- Course/Dish: Main Course
- Meals: Lunch, Dinner
- Main Ingredient: Tomato, Lemon, Young Coconut, Cashews, Mushrooms, Zucchini, Avocado, Bell Pepper, Cilantro, Lettuce, Tahini, Onion
- Difficulty: Moderate
- Cuisine: Mexican
- Equipment Needed: Blender, Food Processor
- Rainbow Green Cuisine: Phase 2
- Makes: 4-6
Ready to try something different tonight for dinner? If you have been in a food rut lately this amazing recipe from Heather Pace of Sweetly Raw will pull you out of it immediately. Enjoy a raw vegan Mexican flavored fajita recipe complete with marinated vegetables, lettuce wraps, yummy sour "cream", fresh salsa, guacamole, and cheddar "cheese" sauce! These fajitas are a joy to make when you're craving something a bit more elaborate and complex in flavor. Filling as they may be, they are still a light and refreshing meal.
Raw Fajita Veggies
2 large portobello mushrooms
3 bell peppers, sliced into strips
1 zucchini, sliced into sticks
1 sweet or red onion, thinly sliced
2 cloves garlic, minced
1/4 cup nama shoyu or tamari
1/4 cup extra virgin olive oil
2 tablespoons chili powder
1 teaspoon cumin
1/8 - 1/4 teaspoon cayenne
1 tablespoon apple cider vinegar
3/4 cup raw cashews
3/4 cup young coconut pulp
1/2 cup water
1- 3 tablespoons lemon juice
1/4 - 1/2 teaspoon himalayan or sea salt
5-6 tomatoes, quartered
1 red bell pepper
1 green pell pepper
1 jalapeno, optional
Squeeze of fresh lemon juice
Sea salt, to taste
Handful cilantro leaves, chopped
1 large red bell pepper
2-3 tablespoons water
1 cup cashews
3 tablespoons nutritional yeast
1 tablespoon tahini
2 teaspoon onion powder
1 1/4 teaspoon sea salt
1 large clove garlic
2 tablespoons lemon juice
Raw Fajita Veggies
Throw these together just a few hours before eating, or allow the veggies to marinate 8-12 hours. I prefer 12 hours to let the flavors mingle and the veggies to soften. I also like to add a little acidity in the form of apple cider vinegar to the marinade. Make them as spicy or mild as you like - I do best with 1/8 teaspoon of cayenne since I'm a wimp when it comes to spice!
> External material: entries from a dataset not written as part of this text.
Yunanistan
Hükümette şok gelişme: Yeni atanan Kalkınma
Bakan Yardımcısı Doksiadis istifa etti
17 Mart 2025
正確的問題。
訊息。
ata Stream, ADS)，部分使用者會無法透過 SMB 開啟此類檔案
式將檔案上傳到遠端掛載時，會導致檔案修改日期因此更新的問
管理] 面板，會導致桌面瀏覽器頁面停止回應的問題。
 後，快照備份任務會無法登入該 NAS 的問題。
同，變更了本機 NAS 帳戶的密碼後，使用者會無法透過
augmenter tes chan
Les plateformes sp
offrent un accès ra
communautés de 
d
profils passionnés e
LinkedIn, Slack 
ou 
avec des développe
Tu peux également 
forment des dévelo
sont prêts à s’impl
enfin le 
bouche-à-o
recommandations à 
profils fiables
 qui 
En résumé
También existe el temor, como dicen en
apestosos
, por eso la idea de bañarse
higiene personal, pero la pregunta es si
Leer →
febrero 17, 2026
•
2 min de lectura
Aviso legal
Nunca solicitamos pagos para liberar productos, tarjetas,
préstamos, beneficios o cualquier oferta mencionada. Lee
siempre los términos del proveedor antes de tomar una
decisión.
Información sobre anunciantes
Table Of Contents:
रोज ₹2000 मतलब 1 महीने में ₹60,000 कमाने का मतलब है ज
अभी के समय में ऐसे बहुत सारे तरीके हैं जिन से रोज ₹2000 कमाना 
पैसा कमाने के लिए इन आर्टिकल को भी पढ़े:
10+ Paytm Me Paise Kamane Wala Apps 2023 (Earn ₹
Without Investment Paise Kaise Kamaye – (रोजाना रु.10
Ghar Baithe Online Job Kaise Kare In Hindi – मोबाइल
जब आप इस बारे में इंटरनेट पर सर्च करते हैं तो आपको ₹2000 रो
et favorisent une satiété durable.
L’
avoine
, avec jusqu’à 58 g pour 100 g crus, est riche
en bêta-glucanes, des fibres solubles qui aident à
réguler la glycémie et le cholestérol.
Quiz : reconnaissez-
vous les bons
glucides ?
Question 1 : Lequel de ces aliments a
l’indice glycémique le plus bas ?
1) Toss all ingredients together in a big bowl.
2) Marinate for a minimum of 2 hours or up to 12 hours.
Optional: dehydrate for a few hours after marinating.
This is cool, refreshing, and goes perfectly with the fajitas. I also like to use half apple cider vinegar, half lemon juice. Play around.
1) Blend all ingredients until smooth and creamy in a high speed blender.
2) Chill for a few hours.
Sometimes I make it spicy with jalapeno (using only half the seeds), and other times I leave it out. I'm sensitive to spice but a little kick is ok!
1) Pulse the tomatoes in a food processor. Transfer to a bowl. Remember NOT to over process! Keep it chunky.
2) Pulse the peppers until chopped small. Add to the tomatoes.
3) Add seasonings and cilantro.
The famous raw cheezy sauce. Great on fajitas and as a veggie/cracker dip.
1) Blend all ingredients until smooth and creamy. Chill.
Load up lettuce leaves with marinated veggies, salsa, chopped avocado or guacamole, sour cream, and cheese sauce and enjoy!
Personal tips from Heather Pace about how to get the most mileage from this recipe:
* I make a enough servings to feed two people for 2-3 meals each.
* I make a huge batch of fresh salsa to be eaten with raw crackers, or by the spoonful, and in my salads for days to come.
* I love using big romaine lettuce leaves as the wraps. They're super easy to prep. You can use collard greens if you like.
* The other option is to pick and choose different parts of the full recipe if you're short on time. Sometimes I make the cheddar cheeze sauce to drizzle on top... other times I make the sour kream instead.
* If you're low on time use avocado slices instead of making guacamole!
* To make the wraps heartier, add a protein like cooked ground beef (I add it now that I'm not a vegan anymore), or beans, or tempeh crumbles if you eat it.